Medicine and Art

Surface and Depth, Medicine and Art

By Stuart Johnson

A review of The Art of Medicine: Over 2,000 Years of Images and Imagination, by Julie Anderson, Emma Barnes, and Emma Shackleton (The University of Chicago Press, 2012)

 

Image from The Art of Medicine: Over 2,000 Years of Images and Imagination, by Julie Anderson, Emm Barnes and Emma Shackleton (The University of Chicago Press, 2012); images used courtesy of the Wellcome TrustThe title of this volume signals a useful ambiguity. Medicine is a science, or a scientific practice, but it is also an art in the sense that the application of scientific medical principles to individual cases requires judgment and imagination. In that sense, the book asks us to think about medicine as an art. The book does so by presenting us with images that are in the traditional forms of “art,” though the images in many cases are scientific images. “The Art of Medicine” is thus a collection of works of art about medicine, understood as itself an art. The juxtaposition of these concepts presents art that is scientific, and science that is artistic.

The book collects works from the collection of Sir Henry Wellcome, amassed by the co-founder of the Borroughs Wellcome drug company. The images date primarily from the time after the acceptance in the fourteenth century of human dissection for the study of anatomy. Although Sir Henry died in 1936, the collection as represented in this book continues to grow, including digital art and images from technologies such as electron micrographs.

The book begins historically, following the development of medical approaches to the body and the development of the science of anatomy. The first chapter is wonderfully named “Mapping the Body.” In the same way that a geographical body is overlaid by the mapmaker’s markings, here the underlying image is the human body, almost as a blank “canvas,” and the artists or investigators overlay the body with a wide array of markers.

Many of the images in this book are images of various kinds of writing on the body. The early anatomy illustrations show bodies overwritten with labels of various body parts and components. Images from acupuncture show different approaches to labeling body pathways. Particularly striking is what the collection calls “Wound Man,” showing a man with wounds to various parts of his body, caused by assorted weapons (knives, arrows, clubs).[*] The weapons are still implanted, reminiscent of paintings of St. Sebastian pierced with arrows. This rather grisly image was intended as a cheat sheet for doctors, showing the wounds and their causes and possible treatments. But it also evokes a rich tradition of Christian iconography – depictions of martyrs similarly pierced and broken. The idea of writing on the body is reversed in the images from physiognomy, where the face itself is the writing, indicating the personality type of its bearer.
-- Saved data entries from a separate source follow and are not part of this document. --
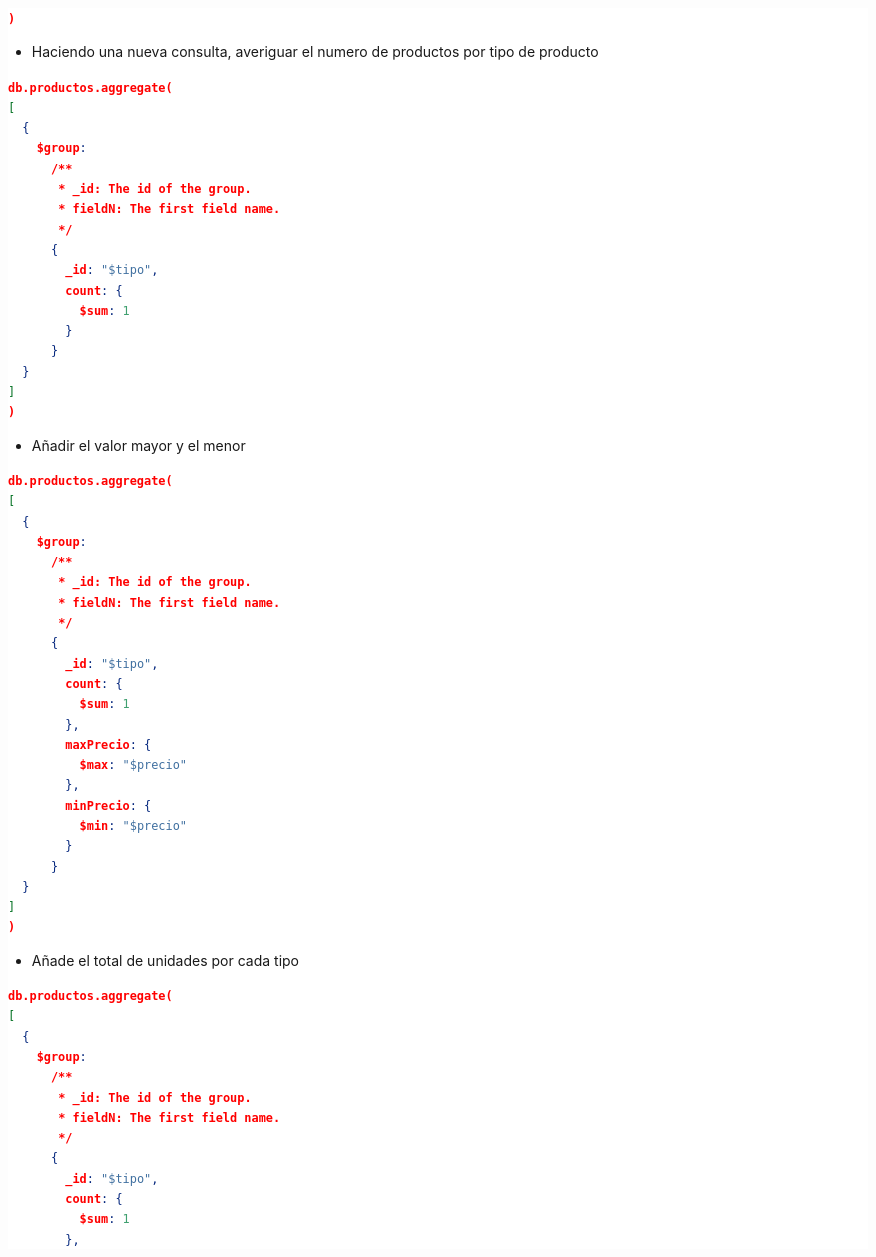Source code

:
 ```json
)

```
- Haciendo una nueva consulta, averiguar el numero de productos por tipo de producto
```json
db.productos.aggregate(
[
  {
    $group:
      /**
       * _id: The id of the group.
       * fieldN: The first field name.
       */
      {
        _id: "$tipo",
        count: {
          $sum: 1
        }
      }
  }
]
)
```
- Añadir el valor mayor y el menor
```json
db.productos.aggregate(
[
  {
    $group:
      /**
       * _id: The id of the group.
       * fieldN: The first field name.
       */
      {
        _id: "$tipo",
        count: {
          $sum: 1
        },
        maxPrecio: {
          $max: "$precio"
        },
        minPrecio: {
          $min: "$precio"
        }
      }
  }
]
)
```
- Añade el total de unidades por cada tipo
```json
db.productos.aggregate(
[
  {
    $group:
      /**
       * _id: The id of the group.
       * fieldN: The first field name.
       */
      {
        _id: "$tipo",
        count: {
          $sum: 1
        },
```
A curious aspect of some of these images is the rendition of the subject as both specimen and living person. One view of a woman’s back muscles by Jacques-Fabien Gautier d’Agoty (dated 1745-46) shows a woman with the skin of her back flayed and folded to the sides, but she is presented as fully alive and even perhaps flirtatiously glancing back towards the viewer. Similarly, the works of Andreas Vesalius, a highly influential anatomist who flourished in the sixteenth century, are illustrated by engravings of “muscle men” or skeletons in fully natural settings. A skeleton stands with legs crossed at the knees, leaning on his cocked hand, contemplating a skull.

Repeatedly, the dynamic is a back-and-forth between surface and depth. The desire – the scientific project – is to reveal what is beneath the surface, and that is done either by opening up the surface – as in the flayed and dissected bodies – or by marking on the surface what is supposed to lie beneath. For the medical practitioner, it is the inside of the body that matters. But the images keep returning us to the surface – the exterior of the body, which is the point of interaction with the world and the site where meaning is generated.

The most strikingly beautiful images may be the most purely scientific in origin – photos of pathology specimens at extremely high magnification. In these images, the mere fact of extreme magnification transforms the specimens into strange and wondrous images, while still remaining tied to their reality as disease-causing organisms.

This is only a hint at the variety of works in this collection. We see scenes of medical treatment in various cultures and contexts (war hospitals, religious healings, deathbed services, caricatures). We have images of quackery, iconic diseases such as cholera, smallpox, colds and STDs, herbal medicine and mental illness. All of the images are presented with general commentary and specific identification. In each case the commentary is enough to provide context and orientation, but it is winningly modest. The book does not have an argument or a theory to advance, but the interplay of its images displays a search for a kind of truth that is both inside and outside, surface and depth, science and art.

Stuart Johnson is an attorney practicing in Charlotte, North Carolina.

 

[*] Zeteo thanks the Wellcome Trust for permission to reproduce the image here.